La envergadura de las operaciones emprendidas por el brazo armado de la oposición siria, el llamado Ejército Libre Sirio, una amalgama de militares desertores y partidarios de la acción directa con base en Turquía, y la decisión de la Liga Arabe de retirar la misión encargada de serenar los ánimos dan cuenta de las dificultades que debe afrontar el régimen de Bashar el Asad para conservar el poder. La llama de la guerra civil ha prendido en Siria. Las Fuerzas Armadas, columna vertebral de la dictadura, emiten señales de descomposición y la posibilidad de un desenlace negociado se antoja imposible.

La mayor diferencia por comparación con Libia, donde solo la fuerza de las armas, con ayuda occidental, pudo deponer al tirano, es que una estrategia parecida en Siria entraña más riesgos.
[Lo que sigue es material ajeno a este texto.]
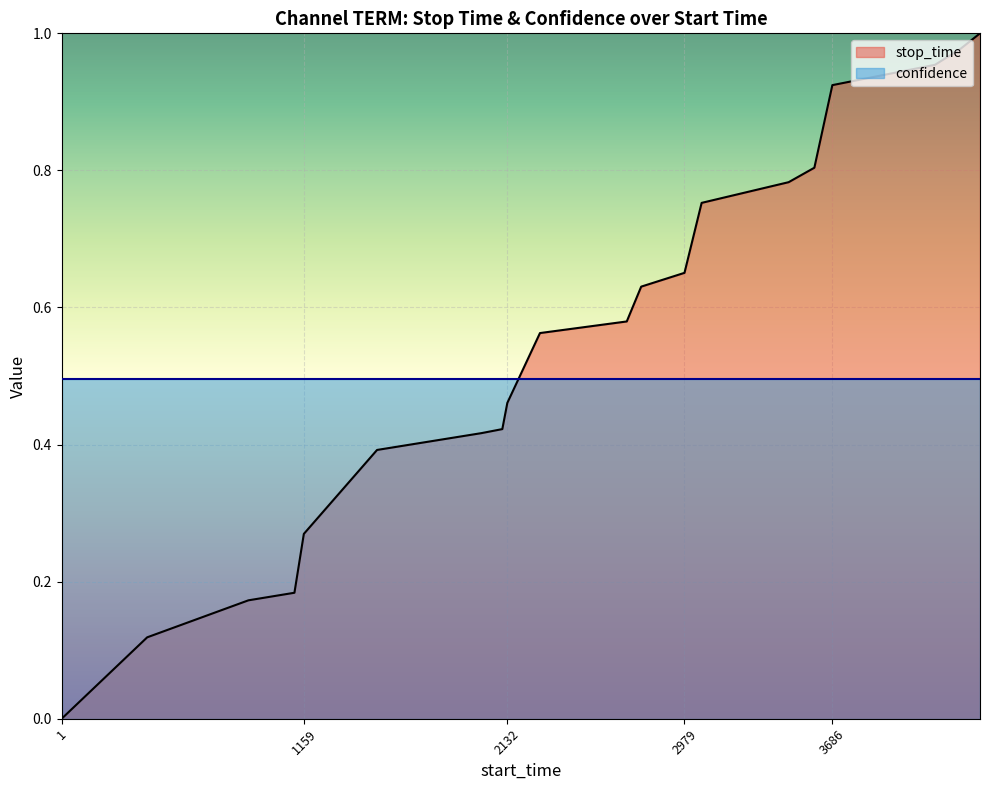

At which category does the chart reach its peak across all series?

4392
En primer lugar, porque se trata de un país fronterizo con Israel, con quien mantiene una disputa fronteriza desde 1967 a propósito de la ocupación de los altos del Golán.
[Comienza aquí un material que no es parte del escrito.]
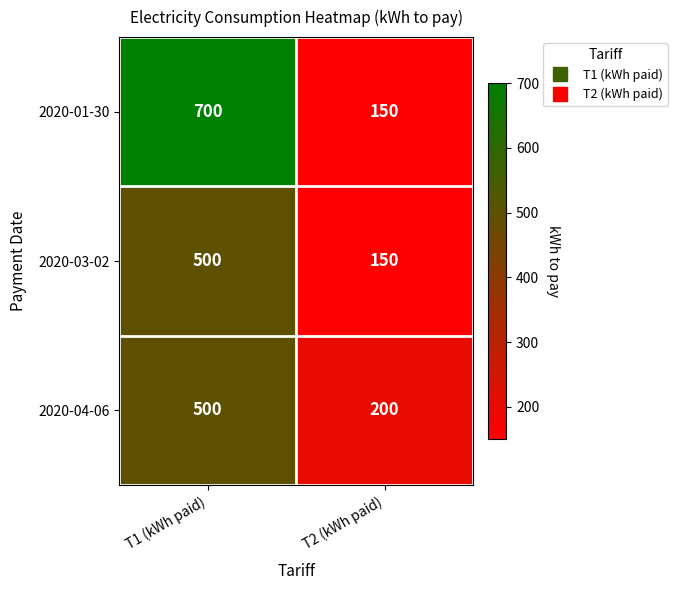

At which category is the sum across all series the highest?

T1 (kWh paid)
En segundo lugar, porque el régimen sirio conserva una tutela indirecta sobre Líbano y apoya a Hizbulá, socio a su vez de la teocracia iraní.

En última instancia, porque la guerra civil en curso alimenta el fuego de una guerra confesional entre la secta alauí, minoritaria, y el resto de la población.

Todo lo cual quizá sea insuficiente para que el régimen sirio se encuentre a salvo, pero no para que prolongue su agonía y el baño de sangre que hasta la fecha supera los 5.000 muertos.